Inilah terkadang menjadi pertanyaan penting itu. Sedikit dari banyakanya berbagai pertanyaan yang mengganjal dari hidup. Apakah hidup manusia harus pasti punya uang?
Kenyataannya hidup memang harus beruang, bukan beruang kutub dari negara Rusia, tetapi manusia beruang: manusia harus selalu mempunyai uang mecukupi kebutuhan yang harus dibeli.
Dilema, dilema, dan dilema sudah menjadi bagian dari kehidupan. Maka dari itu tidak ada kata lain selain memperkuat keyakinan hidup apapun keadaanya.
Bawasaanya semua bentuk cobaan hidup, manusia harus kuat-kuat bertahan untuk tetap menjalaninya. Karena pada saatnya ketika memang ada usaha bukan tidak mungkin kita dapat melalui kesusahan hidup yang ada.
Memang hidup tidak dapat lepas dari latar belakang dampak perkara dari suatu maslaah. Saat ini dengan kehidupan ekonomi morat-marit akibat corona.
Sungguh menjadikan nasib hidup masyarakat Indonesia kini semakin tragis dalam hal ekonomi memenuhi kebutuhan rumah tangga. PHK terjadi dimana-mana, usaha mengalami kelesuan, dan banyak sekali pengangguran.

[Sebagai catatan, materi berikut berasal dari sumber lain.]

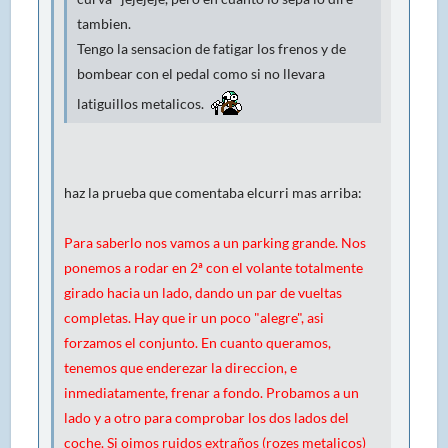
tambien.
Tengo la sensacion de fatigar los frenos y de
bombear con el pedal como si no llevara
latiguillos metalicos.
haz la prueba que comentaba elcurri mas arriba:
Para saberlo nos vamos a un parking grande. Nos
ponemos a rodar en 2ª con el volante totalmente
girado hacia un lado, dando un par de vueltas
completas. Hay que ir un poco "alegre", asi
forzamos el conjunto. En cuanto queramos,
tenemos que enderezar la direccion, e
inmediatamente, frenar a fondo. Probamos a un
lado y a otro para comprobar los dos lados del
coche. Si oimos ruidos extraños (rozes metalicos)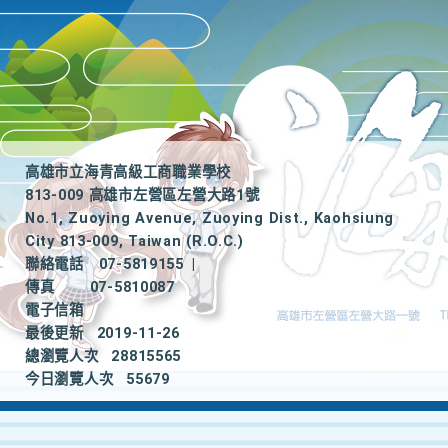
高雄市立海青高級工商職業學校
813-009 高雄市左營區左營大路1號
No.1, Zuoying Avenue, Zuoying Dist., Kaohsiung
City 813-009, Taiwan (R.O.C.)
聯絡電話
07-5819155
|
傳真
07-5810087
電子信箱
最後更新
2019-11-26
總瀏覽人次
28815565
今日瀏覽人次
55679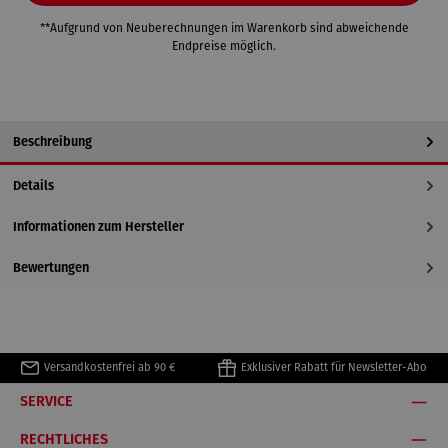
**Aufgrund von Neuberechnungen im Warenkorb sind abweichende
Endpreise möglich.
Beschreibung
Details
Informationen zum Hersteller
Bewertungen
Versandkostenfrei ab 90 €
Exklusiver Rabatt für Newsletter-Abo
SERVICE
RECHTLICHES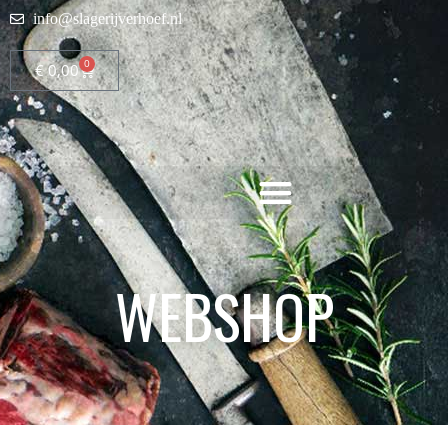
info@slagerijverhoef.nl
0
€
0,00
WEBSHOP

Â Maka dari itu entah mengapa saya yakin: semakin banyak orang frustasi di era pandemi ini.
Bayangkan yang biasanya ketika ekonomi normal, kita bisa bekerja, ada penghasilan, kita bisa jajan dan jalan-jalan. Anak-istri dapat tercukupi kebutuhan.
Tetapi dengan keadaan sekarang, coba Anda bayangkan? Jangan salahkan jika cinta, sayang, dan pernikahan bubar tanpa adanya kemapanan ekonomi.

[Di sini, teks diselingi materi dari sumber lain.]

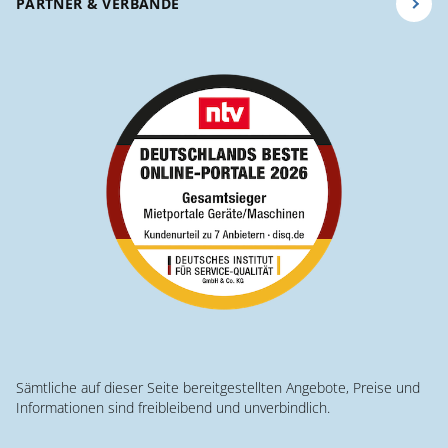
PARTNER & VERBÄNDE
Sämtliche auf dieser Seite bereitgestellten Angebote, Preise und
Informationen sind freibleibend und unverbindlich.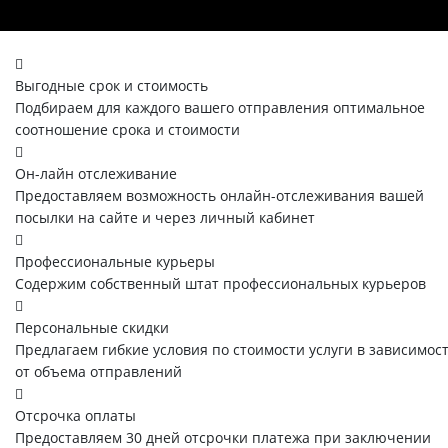
Выгодные срок и стоимость
Подбираем для каждого вашего отправления оптимальное
соотношение срока и стоимости
Он-лайн отслеживание
Предоставляем возможность онлайн-отслеживания вашей
посылки на сайте и через личный кабинет
Профессиональные курьеры
Содержим собственный штат профессиональных курьеров
Персональные скидки
Предлагаем гибкие условия по стоимости услуги в зависимос
от объема отправлений
Отсрочка оплаты
Предоставляем 30 дней отсрочки платежа при заключении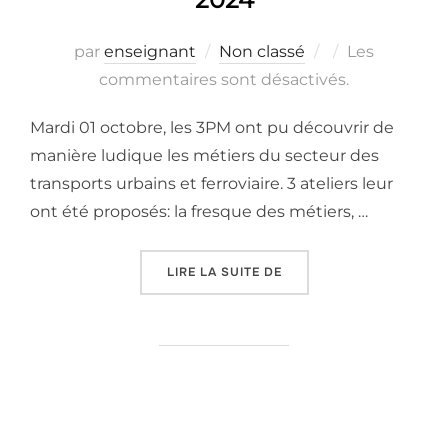
Publié
par
enseignant
Non classé
Les
le
commentaires sont désactivés.
Mardi 01 octobre, les 3PM ont pu découvrir de
manière ludique les métiers du secteur des
transports urbains et ferroviaire. 3 ateliers leur
ont été proposés: la fresque des métiers, …
« 3PM À L’EUROPEAN MO
LIRE LA SUITE DE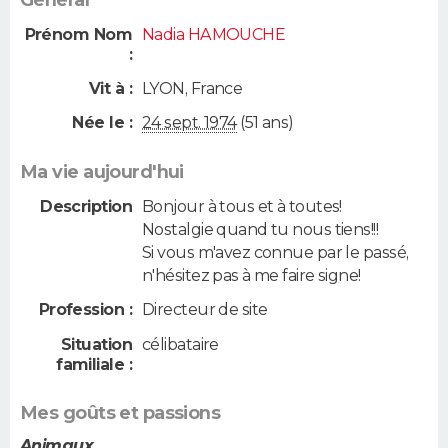
Général
Prénom Nom
Nadia HAMOUCHE
:
Vit à :
LYON
,
France
Née le :
24 sept. 1974
(51 ans)
Ma vie aujourd'hui
Description
Bonjour à tous et à toutes!
Nostalgie quand tu nous tiens!!!
Si vous m'avez connue par le passé,
n'hésitez pas à me faire signe!
Profession :
Directeur de site
Situation
célibataire
familiale :
Mes goûts et passions
Animaux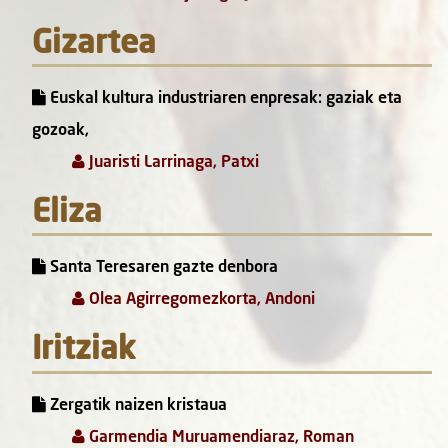
Gizartea
Euskal kultura industriaren enpresak: gaziak eta
gozoak,
Juaristi Larrinaga, Patxi
Eliza
Santa Teresaren gazte denbora
Olea Agirregomezkorta, Andoni
Iritziak
Zergatik naizen kristaua
Garmendia Muruamendiaraz, Roman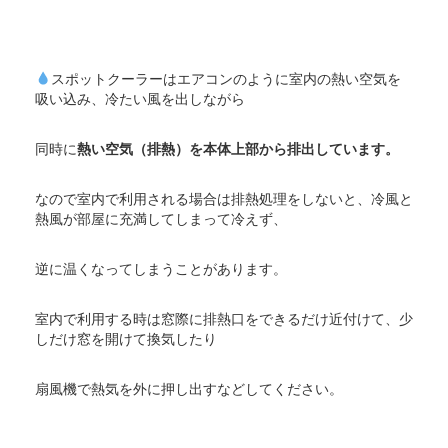
スポットクーラーはエアコンのように室内の熱い空気を
吸い込み、冷たい風を出しながら
同時に
熱い空気（排熱）を本体上部から排出しています。
なので室内で利用される場合は排熱処理をしないと、冷風と
熱風が部屋に充満してしまって冷えず、
逆に温くなってしまうことがあります。
室内で利用する時は窓際に排熱口をできるだけ近付けて、少
しだけ窓を開けて換気したり
扇風機で熱気を外に押し出すなどしてください。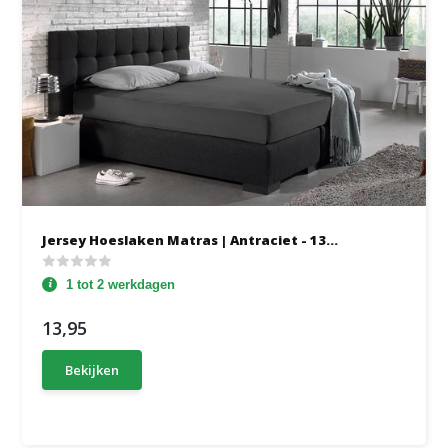
Jersey Hoeslaken Matras | Antraciet - 13...
1 tot 2 werkdagen
13,95
Bekijken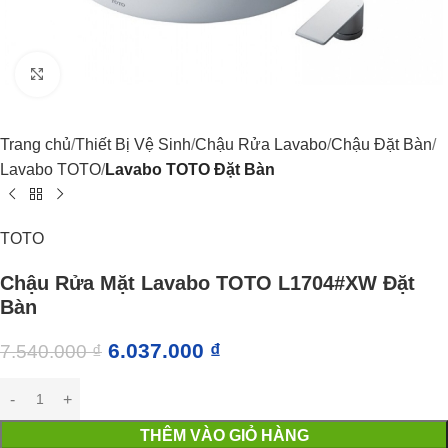
Click to enlarge
Trang chủ
Thiết Bị Vệ Sinh
Chậu Rửa Lavabo
Chậu Đặt Bàn
Lavabo TOTO
Lavabo TOTO Đặt Bàn
TOTO
Chậu Rửa Mặt Lavabo TOTO L1704#XW Đặt
Bàn
6.037.000
₫
7.540.000
₫
THÊM VÀO GIỎ HÀNG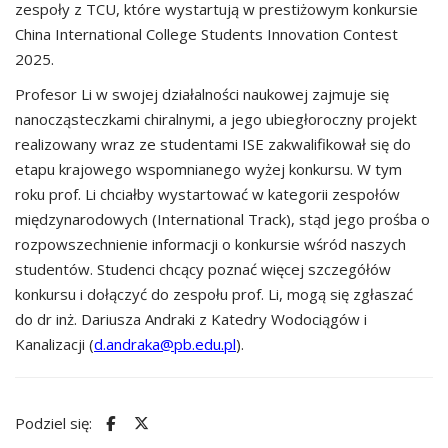
zespoły z TCU, które wystartują w prestiżowym konkursie
China International College Students Innovation Contest
2025.
Profesor Li w swojej działalności naukowej zajmuje się
nanocząsteczkami chiralnymi, a jego ubiegłoroczny projekt
realizowany wraz ze studentami ISE zakwalifikował się do
etapu krajowego wspomnianego wyżej konkursu. W tym
roku prof. Li chciałby wystartować w kategorii zespołów
międzynarodowych (International Track), stąd jego prośba o
rozpowszechnienie informacji o konkursie wśród naszych
studentów. Studenci chcący poznać więcej szczegółów
konkursu i dołączyć do zespołu prof. Li, mogą się zgłaszać
do dr inż. Dariusza Andraki z Katedry Wodociągów i
Kanalizacji (
d.andraka@pb.edu.pl
).
Podziel się: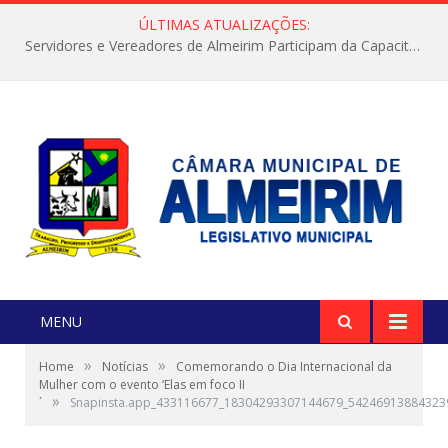
ÚLTIMAS ATUALIZAÇÕES:
Servidores e Vereadores de Almeirim Participam da Capacitação “Orientar é a Nossa Missão”
MENU
»
»
Home
Notícias
Comemorando o Dia Internacional da
Mulher com o evento ‘Elas em foco II
»
´
Snapinsta.app_433116677_18304293307144679_54246913884323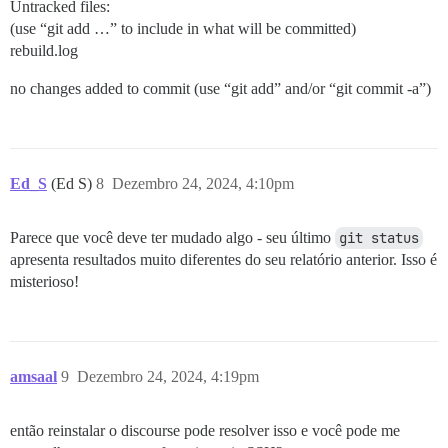
Untracked files:
(use “git add …” to include in what will be committed)
rebuild.log
no changes added to commit (use “git add” and/or “git commit -a”)
Ed_S
(Ed S)
8
Dezembro 24, 2024, 4:10pm
Parece que você deve ter mudado algo - seu último
git status
apresenta resultados muito diferentes do seu relatório anterior. Isso é
misterioso!
amsaal
9
Dezembro 24, 2024, 4:19pm
então reinstalar o discourse pode resolver isso e você pode me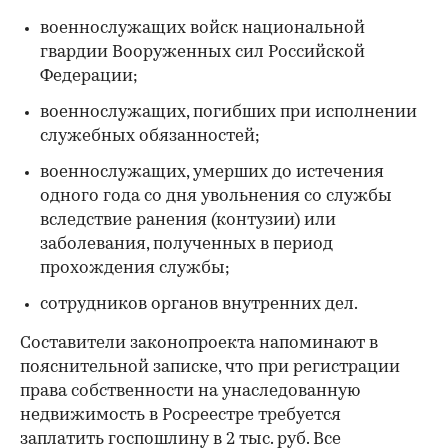
военнослужащих войск национальной
гвардии Вооруженных сил Российской
Федерации;
военнослужащих, погибших при исполнении
служебных обязанностей;
военнослужащих, умерших до истечения
одного года со дня увольнения со службы
вследствие ранения (контузии) или
заболевания, полученных в период
прохождения службы;
сотрудников органов внутренних дел.
Составители законопроекта напоминают в
пояснительной записке, что при регистрации
права собственности на унаследованную
недвижимость в Росреестре требуется
заплатить госпошлину в 2 тыс. руб. Все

Karena dunia pernikahan saat ini anti dijalankan hanya atas cinta dan sayang bukan mistos melainkan realita. Ekonomi goyang sedikit "stress" rawan sekali berpotensi perceraian Â
Menjalani hidup, kemampuan ekonomi sangat memang diperlukan. bahkan dengan ungkapan bahwa ekonomi adalah alat vitalnya kehidupan itulah nyata adanya. Kasarannya kini, hidup harus punya uang adalah kebenaran utama membeli kebutuhan hidup.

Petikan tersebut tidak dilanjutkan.